TEXT SECTION:

Content starts

If you read the NY SAFE act it does nothing but violate federal HIPPA law. People have lost their right to self protection because 25 years ago they took xanax
You are the worse kind of gun sales man behind one who willing did fenced salea someone who was in it only for money and not any kind of passion.
Apr 26, 2024 @ 17:55:32
Unconvincing, for the following reasons. While a bullet to the head is a violent form of suicide there are other violent ways, yet we do not refer to them as “car violence”, “bridge volence”, or “gravity impact violence”. The proper terminology refers to the act, not the proximal instrument - not “gun violence” but suicide by gunshot.
Further, in the cases where dual ideation of suicide and murder is present it’s not surprsing that the subject would choose a gun as the most efficient and convenient means. But other motivations could alter the choice of murder weapon, motivations such as silence or perhaps the sheer enjoyment of the act, as a California murderer recently demonstrated by stabbing to death the first three of his six victims, or an opportunity to take a greater number of victims, such as the pilot who crashed the passenger plane in the Alps.
And the trouble with “access” to a gun being part of the problem is that such “access” is created by a deliberate act of bringing a gun into what proved to be a very risky situation - a home where suicide and/or homicide were real possibilities. There may be many such homes but they are an abnormal minority - yet in each case someone brought in a gun for some reason. That is a vital part of the chain of events, yet it is routinely ignored when it comes to anti gun rhetoric - the “presence of a gun” as if it appeared out of thin air, becomes a cause of its own.
I can’t really access much of the Israel article. All it says is “adolescents” at home with guns over the weekend, nothing about the age group, type of guns, or behavior during the weekend, any antecedent risk factors.
As for, “every single gun involved in a criminal event first started out as a legal
gun”, it was either stolen, straw purchased, illegally purchased privately, or was “legal” up until the crime committed with it. It’s not that, “gun fatalities have nothing to do with guns and are all about crime”, it’s about the motivations and choices people make that constitute risky behavior.
“Less than 20% of all homicides occur during the commission of another, serious crime. Most gun homicides grow out of a history of disputes between individuals who know each other and the incidence of domestic abuse …” I’m sure criminals in the same illegal drug business in a neighborhood know each other and have a history of disputes that sometimes end in homicide by firearm. Other kinds of disputes, including domestic abuse, if allowed to escalate can also end in gunfire. Whatever the pattern, the people are engaged in hazardous activities and environments.
“And the problem we face with both gun suicides and gun homicides is figuring out how to spot the impulsive, destructive behavior of certain people before they get their hands on a gun.” That is “a” problem, not necessarily “the” problem or even most of it. The problem is prevention; part of the method is understanding and paying attention to the warning signs. But sometimes, perhaps often, they are not visible or sufficiently evident.
I think most of us would agree that there are some people - a small minority of the population - are at elevated risk if they are around guns. And some of them might be helped if they could be separated from guns, people that are at risk of impulsive deadly violence and/or suicide, lurching out of character for brief moments of crisis. These folks should be encouraged to come out, most importantly to themselves at least, and face their risks and personal issues. We can appeal to their awareness of what’s in their hearts and their will to live and do the right thing, stay out of prison if nothing else. We changed the dynamics over PTSD and drunk driving and helped a lot of people. Don’t drive unless you’re in good shape. Don’t have a gun around if you think you might harm yourself or others, and get help so you’ll have a better life, greater freedom from terrible risk, a chance at real happiness and dignity.

Content ends

RECORDS SUPPLIED:
Content starts

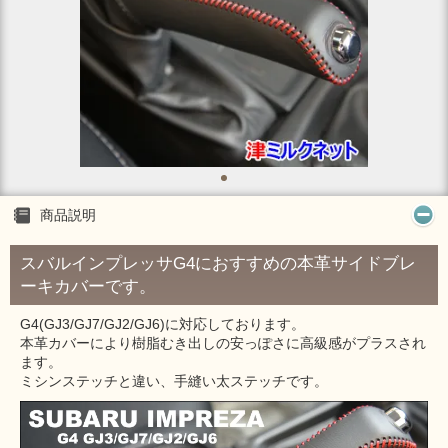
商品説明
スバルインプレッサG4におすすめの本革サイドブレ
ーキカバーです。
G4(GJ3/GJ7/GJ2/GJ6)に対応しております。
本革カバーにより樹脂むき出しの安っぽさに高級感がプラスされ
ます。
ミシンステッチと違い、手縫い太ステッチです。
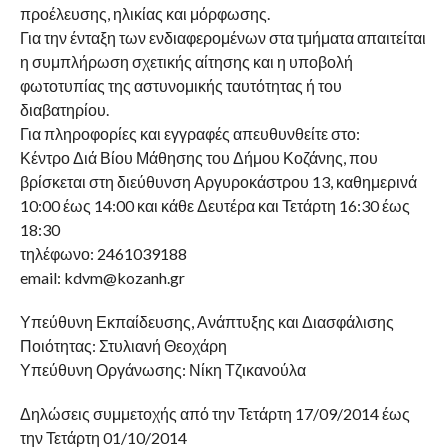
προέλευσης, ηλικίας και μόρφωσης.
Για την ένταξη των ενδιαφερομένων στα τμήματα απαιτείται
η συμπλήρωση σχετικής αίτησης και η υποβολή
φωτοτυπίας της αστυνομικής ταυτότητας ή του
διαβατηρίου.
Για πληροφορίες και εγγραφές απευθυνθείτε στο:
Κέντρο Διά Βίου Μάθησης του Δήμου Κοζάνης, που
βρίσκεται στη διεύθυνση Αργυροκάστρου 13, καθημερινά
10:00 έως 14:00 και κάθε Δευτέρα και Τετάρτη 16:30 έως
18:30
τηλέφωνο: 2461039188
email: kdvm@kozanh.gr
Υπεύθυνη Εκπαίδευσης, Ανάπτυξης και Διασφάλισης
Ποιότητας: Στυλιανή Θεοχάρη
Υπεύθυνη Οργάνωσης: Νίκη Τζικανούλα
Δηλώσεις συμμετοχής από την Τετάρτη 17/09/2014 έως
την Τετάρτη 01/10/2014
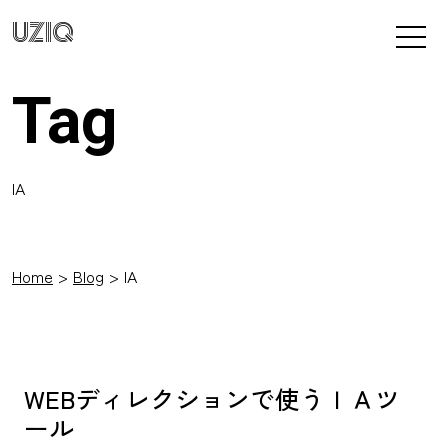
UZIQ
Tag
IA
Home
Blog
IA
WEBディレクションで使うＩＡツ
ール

Content ends

STUDY QUESTIONS:
A: Answer these about the gun comments:
(i) What share of all homicides does the quoted passage say occur during the commission of another serious crime?
(ii) How did the California murderer kill the first three of his six victims?
(iii) Over which two things does the writer say "we changed the dynamics"?
B: Reproduce the part of the gun comments starting at "If you read" and ending at "kind of passion.".
The items come from a different source than the gun comments.

COMPLETED EXERCISE:
A:
(i) Less than 20%.
(ii) He stabbed them to death.
(iii) PTSD and drunk driving.

B:
If you read the NY SAFE act it does nothing but violate federal HIPPA law. People have lost their right to self protection because 25 years ago they took xanax
You are the worse kind of gun sales man behind one who willing did fenced salea someone who was in it only for money and not any kind of passion.